Flowtron: an Autoregressive Flow-based Generative Network for Text-to-Speech Synthesis
Rafael Valle, Kevin Shih, Ryan Prenger, and Bryan Catanzaro
In our recent paper, we propose Flowtron: an autoregressive flow-based generative network for text-to-speech synthesis with control over speech variation and style transfer. Flowtron combines insights from IAF and optimizes Tacotron 2 in order to provide high-quality and controllable mel-spectrogram synthesis.
FlowTron is trained by maximizing the likelihood of the training data, which makes the training procedure simple and stable. Flowtron learns an invertible mapping of data to a latent space that can be manipulated to influence many aspects of mel-spectrogram synthesis.
Below we provide samples produced with Flowtron for mel-spectrogram synthesis and WaveGlow for waveform synthesis. Code for training and inference, along with pretrained models on LJS and LibriTTS, will be available on our Github repository.
With Flowtron we can control the amount of prosodic variation in speech by adjusting σ². Despite all the variability added by increasing σ², all the samples synthesized with Flowtron still produce high quality speech. The three columns contain three separate samples, so that you can compare variation for each value of σ², and also compare with Tacotron 2 variation. With Flowtron, we can create samples with highly varying prosody, which can make the voice much less monotonous.
We compare Sally samples from Flowtron and Tacotron 2 GST generated by conditioning on the posterior computed over 30 Helen samples with the highest variance in fundamental frequency.
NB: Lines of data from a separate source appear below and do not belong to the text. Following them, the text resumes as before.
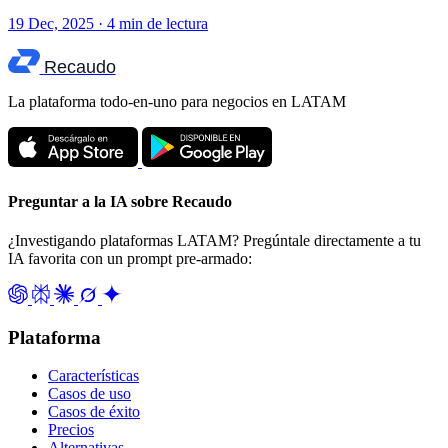
19 Dec, 2025 · 4 min de lectura
Recaudo
La plataforma todo-en-uno para negocios en LATAM
Preguntar a la IA sobre Recaudo
¿Investigando plataformas LATAM? Pregúntale directamente a tu
IA favorita con un prompt pre-armado:
Plataforma
Características
Casos de uso
Casos de éxito
Precios
Alternativas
The goal is to make a speech from a monotone speaker more expressive by sampling a region of Flowtron's z-space that is associated with a different speaker that has more expressivity.
We illustrate Flowtron's ability to learn and transfer acoustic characteristics that are hard to express algorithmically but easy to perceive acoustically. We transfer the style with distinguished nasal voice and oscillation in fundamental frequency to our Flowtron baseline speaker.
We modify a speaker's style by using data from the same speaker but from a style not seen during training. Flowtron succeeds in transferring the somber style and the long pauses associated with the narrative style.
We transfer the style from speaker ID 03 from RAVDESS and the label "surprised" to Sally. Flowtron is able to make Sally sound surprised, which is drastically different from the monotonous baseline.
Flowtron Style Transfer
We transfer Richard Feynman's prosody and acoustic characteristics to Sally. Flowtron is able to pick up some of the prosody and articulation details particular to Feynman's speaking style and transfer them to Sally.